Which screenshot to line up with which paint

First, the screenshot timestamp doesn’t exactly match the LCP timestamp. And if we look back, the LCP timestamp doesn’t match the PaintTimingVisualizer for the node either! The reason is that displaying a frame in Chrome is a complicated process. First code in the renderer on the main thread does layout and decides how objects will paint; this code notifies the PaintTimingVisualizer as it runs, emitting a timestamp right away. Then the Largest Contentful Paint waits for the presentation timestamp, which is when the GPU believes the pixels actually appear on screen. And the code that collects screenshots does its own estimation of timestamp. The good news is that things generally line up if we anchor on the timestamp for the LCP candidate and assume the paint with a timestamp immediately before it and the screenshot with a timestamp immediately after it are the right ones.

A simple app for a custom view into a trace

I was chatting with Andy Davies after performance.now() about poking into traces like this. He suggested that writing some JavaScript to parse the JSON and using web components to build a viewer is a quick and easy solution. I tried it and I’m pretty happy with how quickly it came together. Here is the source code. Perhaps as you were reading you noticed it doesn’t yet handle iframes, out of order frame timestamps, and other edge cases. With a viewer like this, when I hit a site with an edge case like this it is pretty clear visually, since the highlight for LCP doesn’t line up correctly. So it’s easy to adjust as I go.

You could imagine adjusting this to use the screenshots in other ways. Maybe to visualize layout shifts. Or maybe you could work on ideas for a different loading metric based on the paint events. One that measures something closer to visual completeness, or some fraction of the viewport.

What about productionizing this?

I hope this blog post was a good intro into how to poke into traces, and rearrange the screenshot and painting features into something more customized for your use case. But if your use case is something that needs to scale, you should consider broadening your tooling outside of the JSON produced by DevTools performance panel.

You may have noticed that WebPageTest has bigger screenshots than the ones produced in the traces, and it can show them at 60fps granularity. If you want to have that kind of quality filmstrip without severely impacting performance, you’ll need to video record the screen instead of dumping screenshots into a trace. That’s exactly what WebPageTest does, and you may want to consider hosting your own instance.

Also you may find that writing JavaScript code to filter and link events from an array of JSON goes from simple and easy to slow and error prone the more features you include and the larger traces you want to process. At this point you’ll really want to revisit Perfetto.

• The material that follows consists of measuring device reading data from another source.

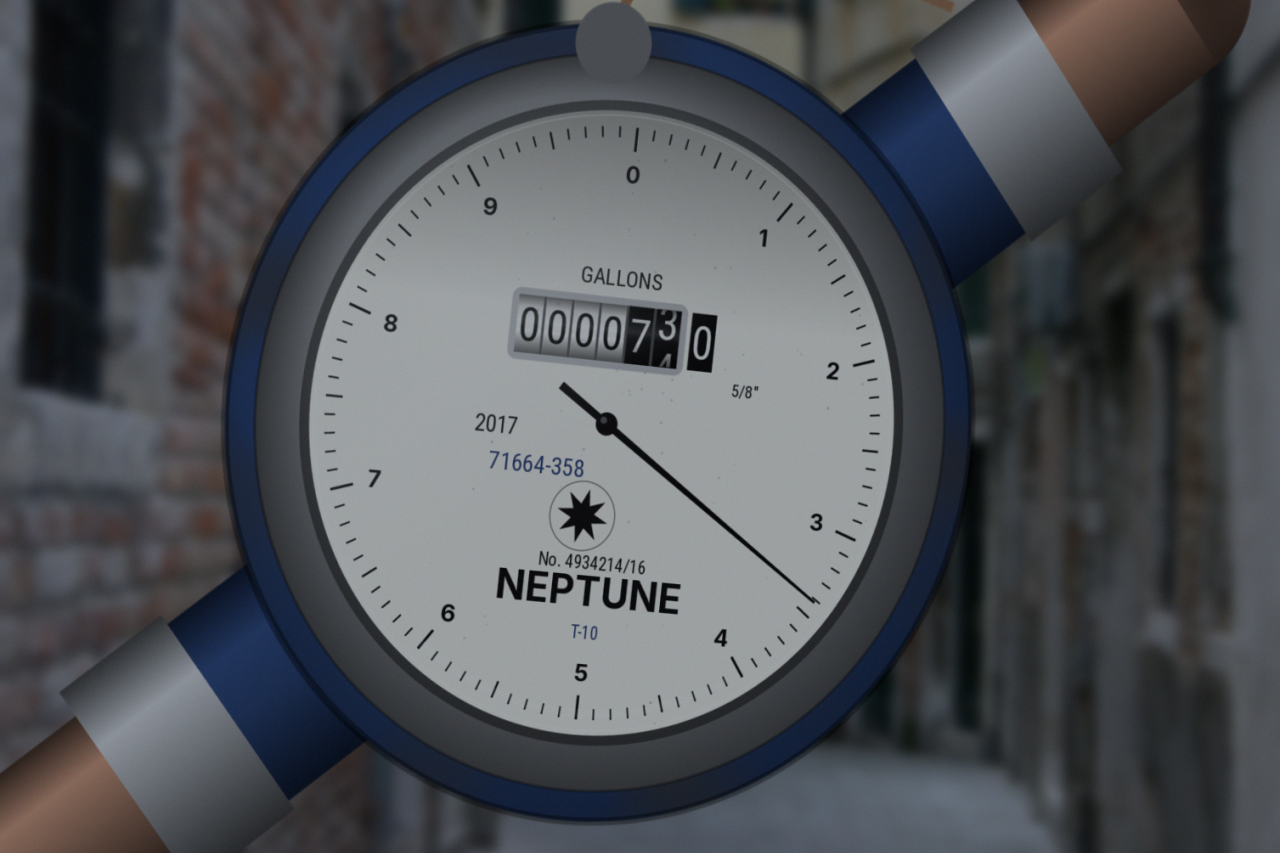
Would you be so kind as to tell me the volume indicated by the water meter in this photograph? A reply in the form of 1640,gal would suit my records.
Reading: 733.4,gal
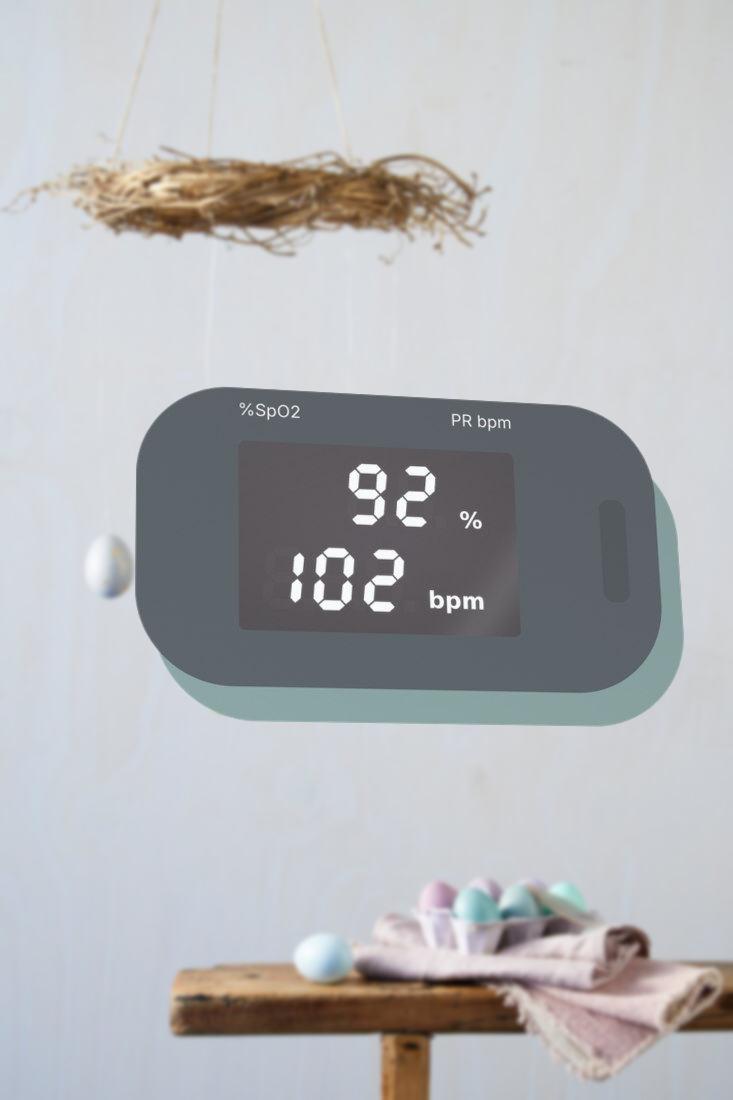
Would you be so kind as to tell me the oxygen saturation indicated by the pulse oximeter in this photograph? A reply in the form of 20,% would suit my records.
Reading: 92,%
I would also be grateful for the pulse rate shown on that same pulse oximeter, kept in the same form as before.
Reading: 102,bpm
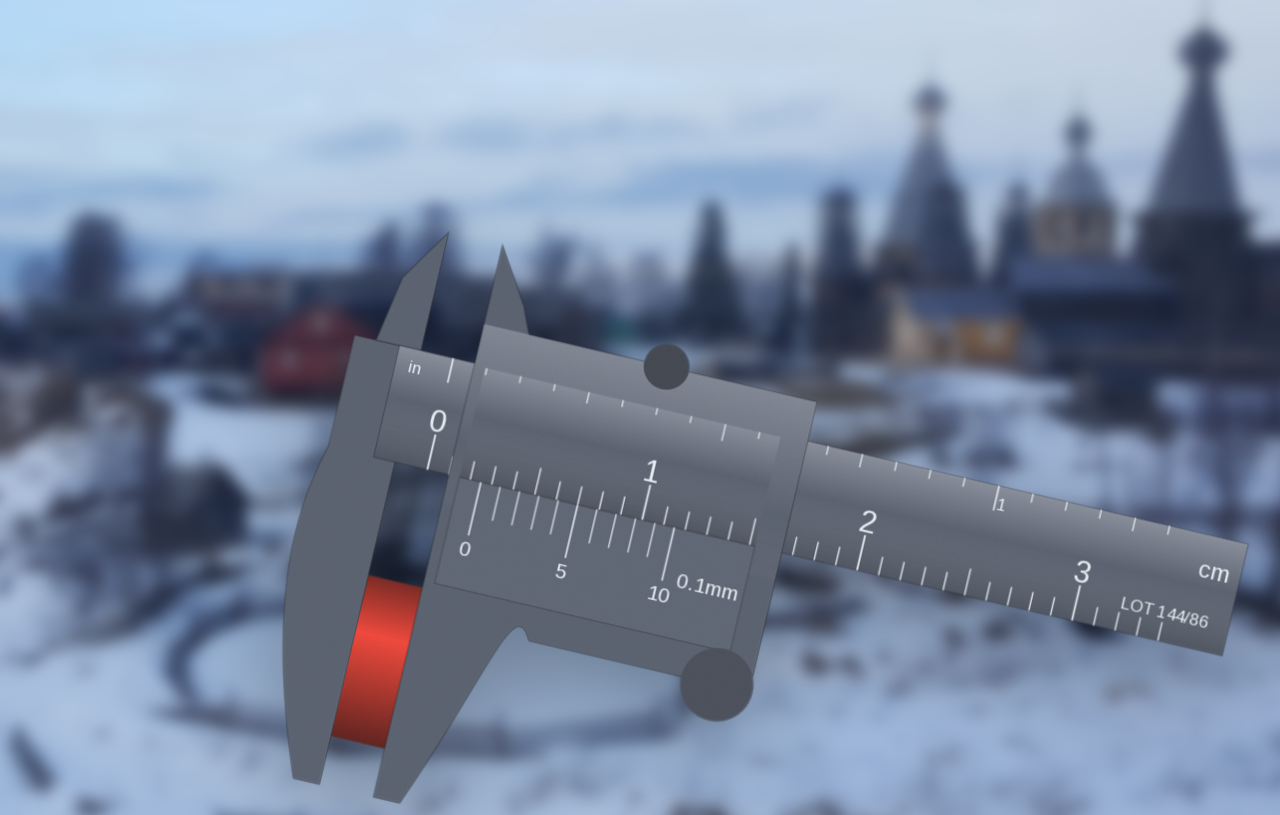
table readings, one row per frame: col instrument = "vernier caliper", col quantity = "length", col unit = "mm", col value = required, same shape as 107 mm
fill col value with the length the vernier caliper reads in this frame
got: 2.5 mm
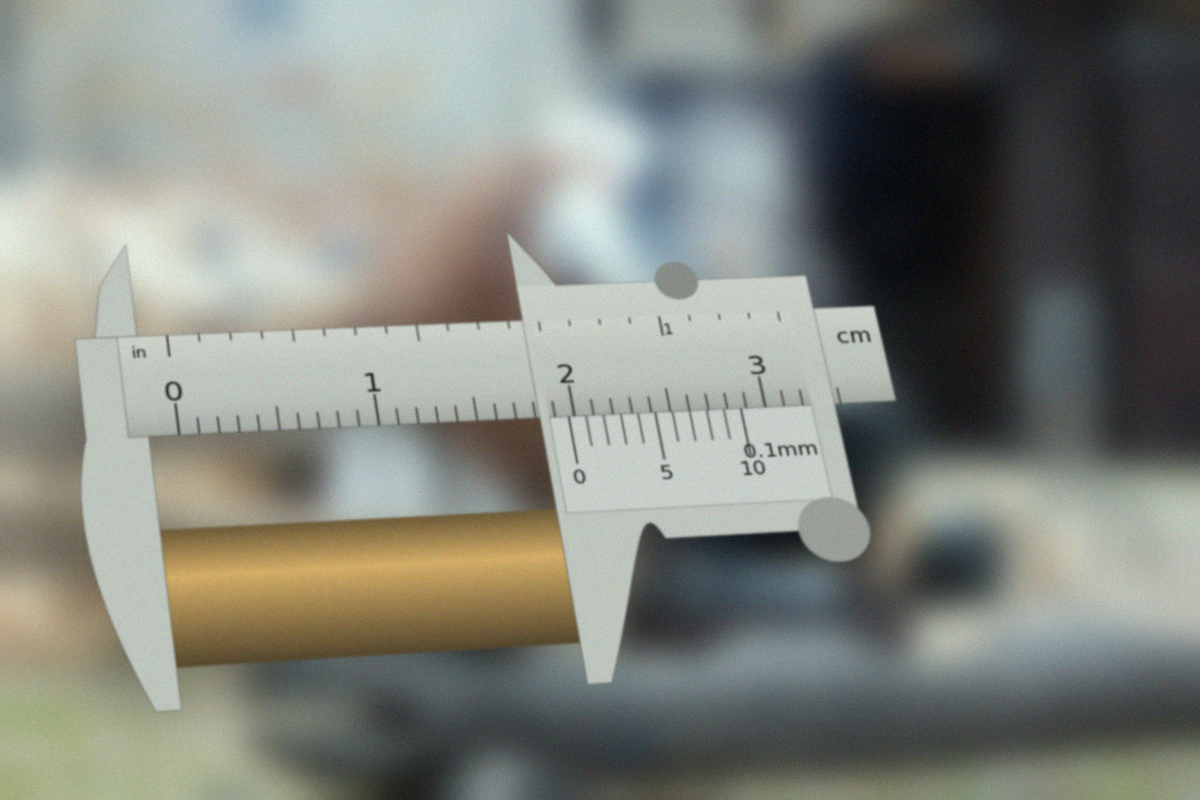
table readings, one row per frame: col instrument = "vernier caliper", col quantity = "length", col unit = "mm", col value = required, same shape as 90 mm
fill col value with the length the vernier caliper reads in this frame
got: 19.7 mm
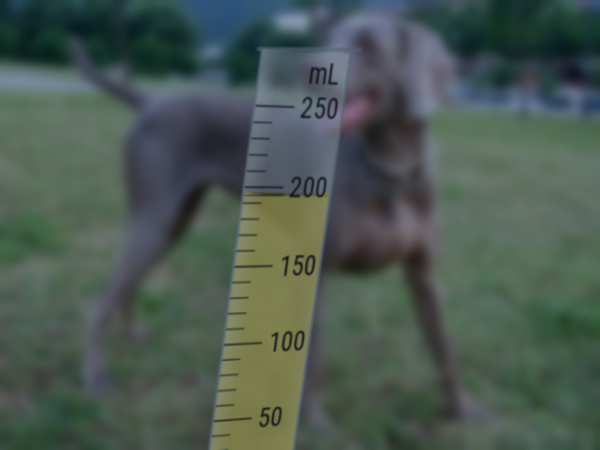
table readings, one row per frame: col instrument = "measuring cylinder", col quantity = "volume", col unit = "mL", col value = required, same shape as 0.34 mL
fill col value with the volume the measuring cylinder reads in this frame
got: 195 mL
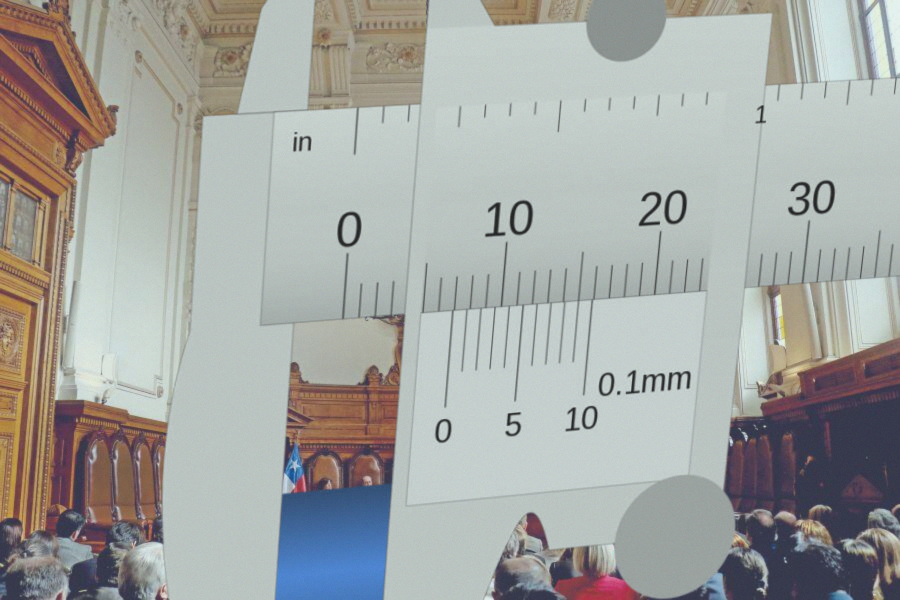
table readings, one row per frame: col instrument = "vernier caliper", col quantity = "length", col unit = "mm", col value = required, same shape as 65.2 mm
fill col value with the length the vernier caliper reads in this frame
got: 6.9 mm
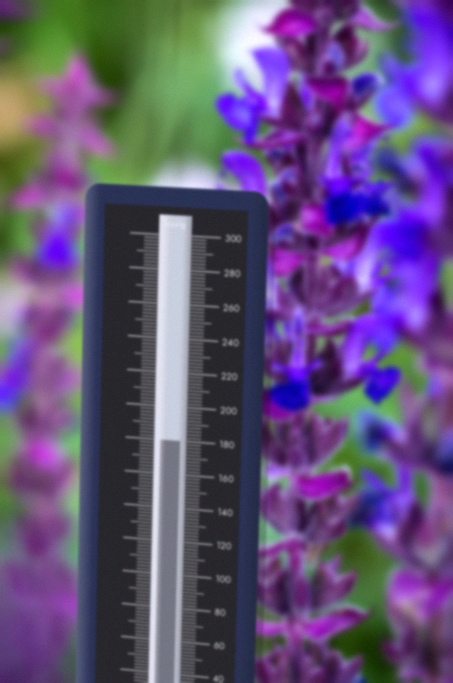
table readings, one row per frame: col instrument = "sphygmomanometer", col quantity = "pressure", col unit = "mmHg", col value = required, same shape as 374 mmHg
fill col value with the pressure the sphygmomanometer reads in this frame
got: 180 mmHg
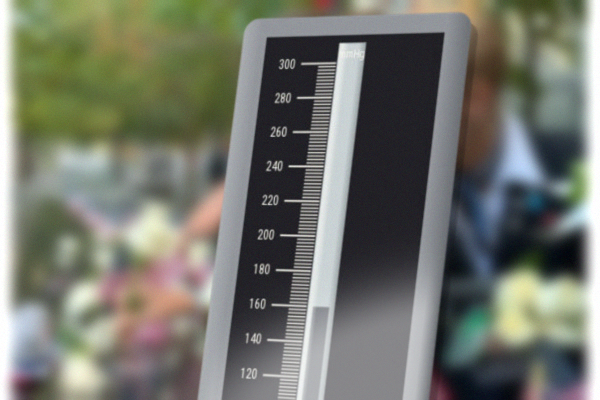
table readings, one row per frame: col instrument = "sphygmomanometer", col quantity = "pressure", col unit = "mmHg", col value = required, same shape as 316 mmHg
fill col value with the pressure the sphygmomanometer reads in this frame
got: 160 mmHg
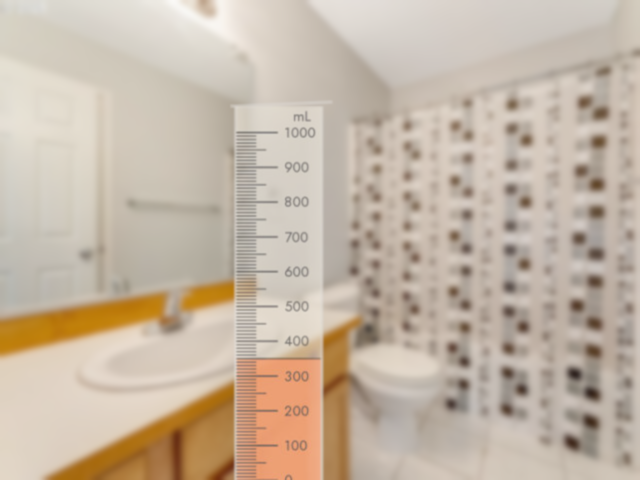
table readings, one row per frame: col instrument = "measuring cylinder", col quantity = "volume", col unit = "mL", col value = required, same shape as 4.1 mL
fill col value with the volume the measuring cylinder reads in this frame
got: 350 mL
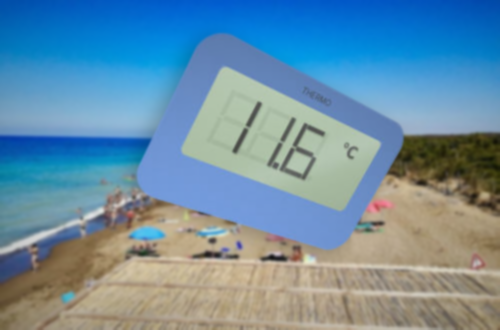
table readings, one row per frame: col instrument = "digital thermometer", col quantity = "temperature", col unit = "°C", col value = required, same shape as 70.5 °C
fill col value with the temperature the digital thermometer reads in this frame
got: 11.6 °C
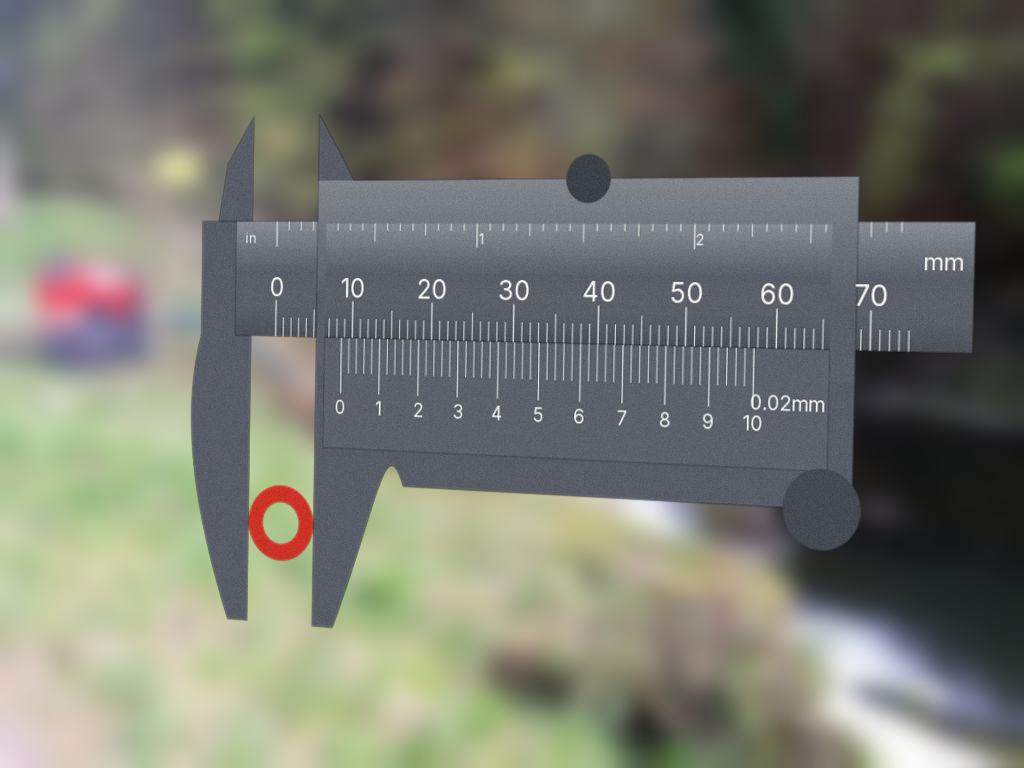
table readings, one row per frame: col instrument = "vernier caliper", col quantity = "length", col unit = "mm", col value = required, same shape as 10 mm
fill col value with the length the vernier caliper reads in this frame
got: 8.6 mm
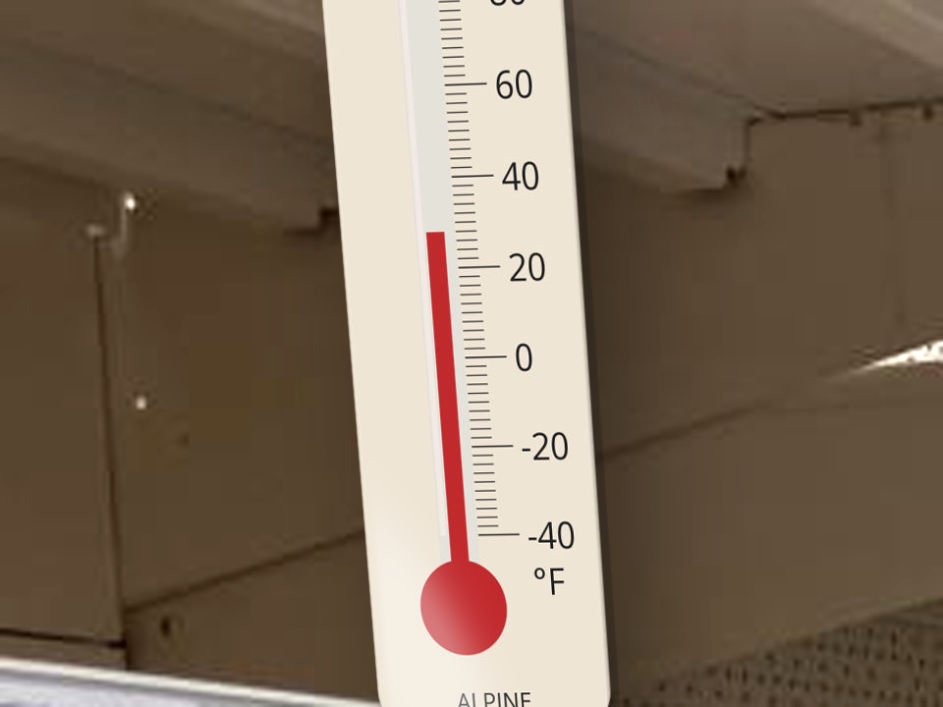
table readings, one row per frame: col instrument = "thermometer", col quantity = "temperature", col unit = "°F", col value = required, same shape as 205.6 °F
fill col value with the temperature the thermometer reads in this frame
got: 28 °F
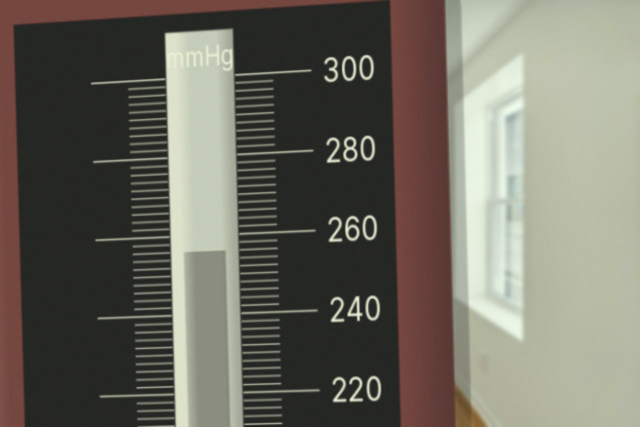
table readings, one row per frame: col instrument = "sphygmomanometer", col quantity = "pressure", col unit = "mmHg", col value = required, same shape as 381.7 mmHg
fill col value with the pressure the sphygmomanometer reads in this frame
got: 256 mmHg
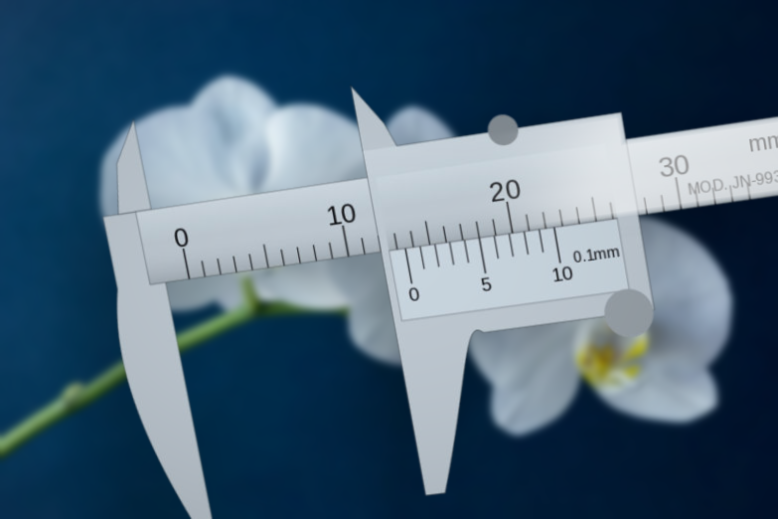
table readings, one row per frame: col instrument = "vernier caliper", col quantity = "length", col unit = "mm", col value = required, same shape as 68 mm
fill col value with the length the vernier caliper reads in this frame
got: 13.5 mm
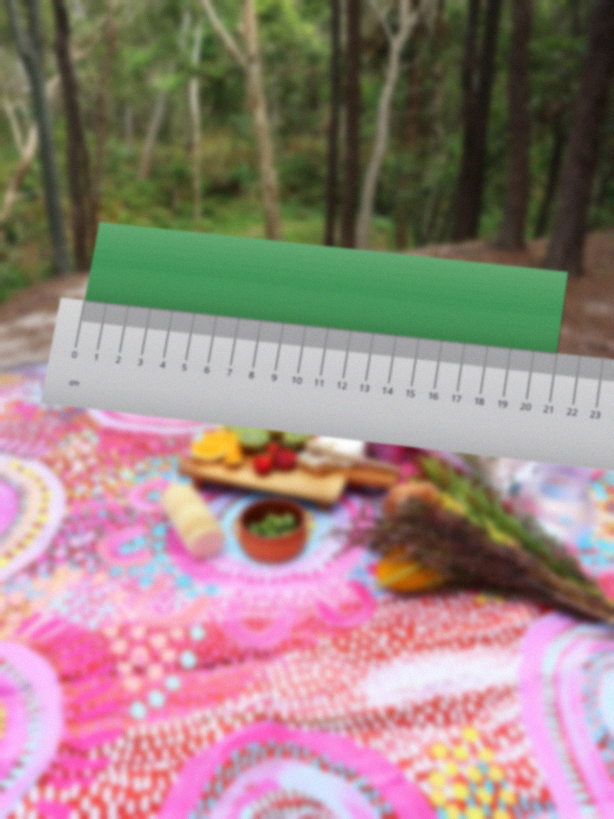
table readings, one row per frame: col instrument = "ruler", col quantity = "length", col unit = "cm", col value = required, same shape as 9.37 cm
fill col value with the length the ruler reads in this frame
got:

Its support for trace-based metrics and SQL provides a more systematic way to filter and join traces, and its Batch Trace Processor can scale your queries to thousands of traces. It also has C++ and python libraries for processing traces.

Show us your ideas!

Often people talk to me about ideas for different loading metrics or tweaks to Largest Contentful Paint. Could we use the paint rects to measure when the entire first viewport is painted instead of just looking at the Largest Contentful Paint? Could we combine adjacent paints with some heuristic? Could we combine heuristics around network and JavaScript usage with the painted rects? I’d love to see people show me how these ideas pan out on a filmstrip. Or better yet, show the Web Performance Working Group.